(Collected data entries)

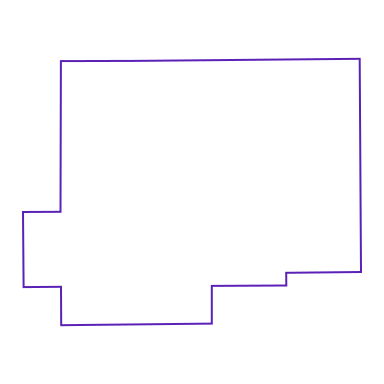 the district of Putnam, Ohio, United States of America
{"feature_id": "52423323B37159201054732", "entity_name": "Putnam", "entity_type": "district", "adm_level": 2, "iso_a3": "USA", "parent_name": "United States of America", "parent_adm1": "Ohio", "projection": "orthographic", "projection_center": [-84.197, 41.013], "detail": "fine", "context": "isolated", "style": "outline", "palette": "violet", "viewbox_px": 384, "rotation_deg": 0, "n_neighbors": 0, "source": "geoboundaries", "source_scale": "gbopen_adm2", "svg_char_len": 285}
<svg xmlns="http://www.w3.org/2000/svg" viewBox="0 0 384 384"><path d="M23.0,212.0L23.6,287.1L61.0,286.8L61.2,325.2L211.8,323.6L211.8,285.9L286.3,285.5L286.2,272.8L361.0,272.0L359.7,58.8L134.5,60.9L60.9,61.1L60.5,211.8L23.0,212.0Z" fill="none" stroke="#5b21b6" stroke-width="2"/></svg>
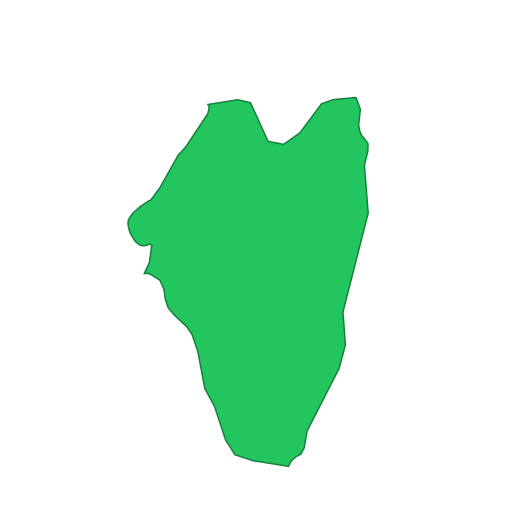 the Province of Imperia, rotated 297°
{"feature_id": "ITA-5369", "entity_name": "Imperia", "entity_type": "Province", "adm_level": 1, "iso_a3": "ITA", "parent_name": "Italy", "parent_adm1": "", "projection": "natural_earth1", "projection_center": [7.791, 43.964], "detail": "fine", "context": "isolated", "style": "filled", "palette": "green", "viewbox_px": 512, "rotation_deg": 297, "n_neighbors": 0, "source": "natural_earth", "source_scale": "10m", "svg_char_len": 1003}
<svg xmlns="http://www.w3.org/2000/svg" viewBox="0 0 512 512"><g transform="rotate(297 256 256)"><path d="M83.3,380.4L72.1,345.7L69.4,327.4L78.3,312.4L103.1,287.4L114.7,270.5L144.3,247.7L157.0,234.7L161.5,226.4L166.2,210.2L169.9,201.4L176.1,195.0L184.4,189.2L190.8,181.4L191.9,168.9L189.7,164.4L201.9,163.9L218.3,158.2L218.4,156.8L218.1,155.3L216.0,154.0L214.5,152.1L213.5,149.6L213.1,147.1L213.5,144.5L214.2,142.1L215.2,140.0L219.4,133.4L221.1,131.7L224.9,128.4L227.1,127.1L229.5,126.1L233.6,126.0L238.9,127.0L248.2,130.8L256.1,135.2L257.9,136.8L273.4,139.4L310.6,140.9L321.4,143.9L360.9,148.4L365.0,147.6L368.2,146.1L369.2,144.4L386.9,168.7L390.1,181.5L363.6,214.7L368.0,229.9L385.7,239.2L421.4,245.3L430.7,254.2L442.6,273.2L434.1,282.4L419.2,288.0L414.8,291.4L411.3,295.4L409.9,299.1L406.9,304.8L400.0,308.1L386.1,311.4L345.1,336.5L245.6,358.9L217.4,376.0L193.6,381.1L123.2,381.0L107.2,386.0L99.8,386.0L95.3,382.7L89.4,380.4L83.3,380.4Z" fill="#22c55e" stroke="#15803d" stroke-width="1.5"/></g></svg>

● Exercise:
Copy every line of the entries above with no changes, leaving out the pictures.

● Answer:
 the district of Putnam, Ohio, United States of America
{"feature_id": "52423323B37159201054732", "entity_name": "Putnam", "entity_type": "district", "adm_level": 2, "iso_a3": "USA", "parent_name": "United States of America", "parent_adm1": "Ohio", "projection": "orthographic", "projection_center": [-84.197, 41.013], "detail": "fine", "context": "isolated", "style": "outline", "palette": "violet", "viewbox_px": 384, "rotation_deg": 0, "n_neighbors": 0, "source": "geoboundaries", "source_scale": "gbopen_adm2", "svg_char_len": 285}
<svg xmlns="http://www.w3.org/2000/svg" viewBox="0 0 384 384"><path d="M23.0,212.0L23.6,287.1L61.0,286.8L61.2,325.2L211.8,323.6L211.8,285.9L286.3,285.5L286.2,272.8L361.0,272.0L359.7,58.8L134.5,60.9L60.9,61.1L60.5,211.8L23.0,212.0Z" fill="none" stroke="#5b21b6" stroke-width="2"/></svg>
 the Province of Imperia, rotated 297°
{"feature_id": "ITA-5369", "entity_name": "Imperia", "entity_type": "Province", "adm_level": 1, "iso_a3": "ITA", "parent_name": "Italy", "parent_adm1": "", "projection": "natural_earth1", "projection_center": [7.791, 43.964], "detail": "fine", "context": "isolated", "style": "filled", "palette": "green", "viewbox_px": 512, "rotation_deg": 297, "n_neighbors": 0, "source": "natural_earth", "source_scale": "10m", "svg_char_len": 1003}
<svg xmlns="http://www.w3.org/2000/svg" viewBox="0 0 512 512"><g transform="rotate(297 256 256)"><path d="M83.3,380.4L72.1,345.7L69.4,327.4L78.3,312.4L103.1,287.4L114.7,270.5L144.3,247.7L157.0,234.7L161.5,226.4L166.2,210.2L169.9,201.4L176.1,195.0L184.4,189.2L190.8,181.4L191.9,168.9L189.7,164.4L201.9,163.9L218.3,158.2L218.4,156.8L218.1,155.3L216.0,154.0L214.5,152.1L213.5,149.6L213.1,147.1L213.5,144.5L214.2,142.1L215.2,140.0L219.4,133.4L221.1,131.7L224.9,128.4L227.1,127.1L229.5,126.1L233.6,126.0L238.9,127.0L248.2,130.8L256.1,135.2L257.9,136.8L273.4,139.4L310.6,140.9L321.4,143.9L360.9,148.4L365.0,147.6L368.2,146.1L369.2,144.4L386.9,168.7L390.1,181.5L363.6,214.7L368.0,229.9L385.7,239.2L421.4,245.3L430.7,254.2L442.6,273.2L434.1,282.4L419.2,288.0L414.8,291.4L411.3,295.4L409.9,299.1L406.9,304.8L400.0,308.1L386.1,311.4L345.1,336.5L245.6,358.9L217.4,376.0L193.6,381.1L123.2,381.0L107.2,386.0L99.8,386.0L95.3,382.7L89.4,380.4L83.3,380.4Z" fill="#22c55e" stroke="#15803d" stroke-width="1.5"/></g></svg>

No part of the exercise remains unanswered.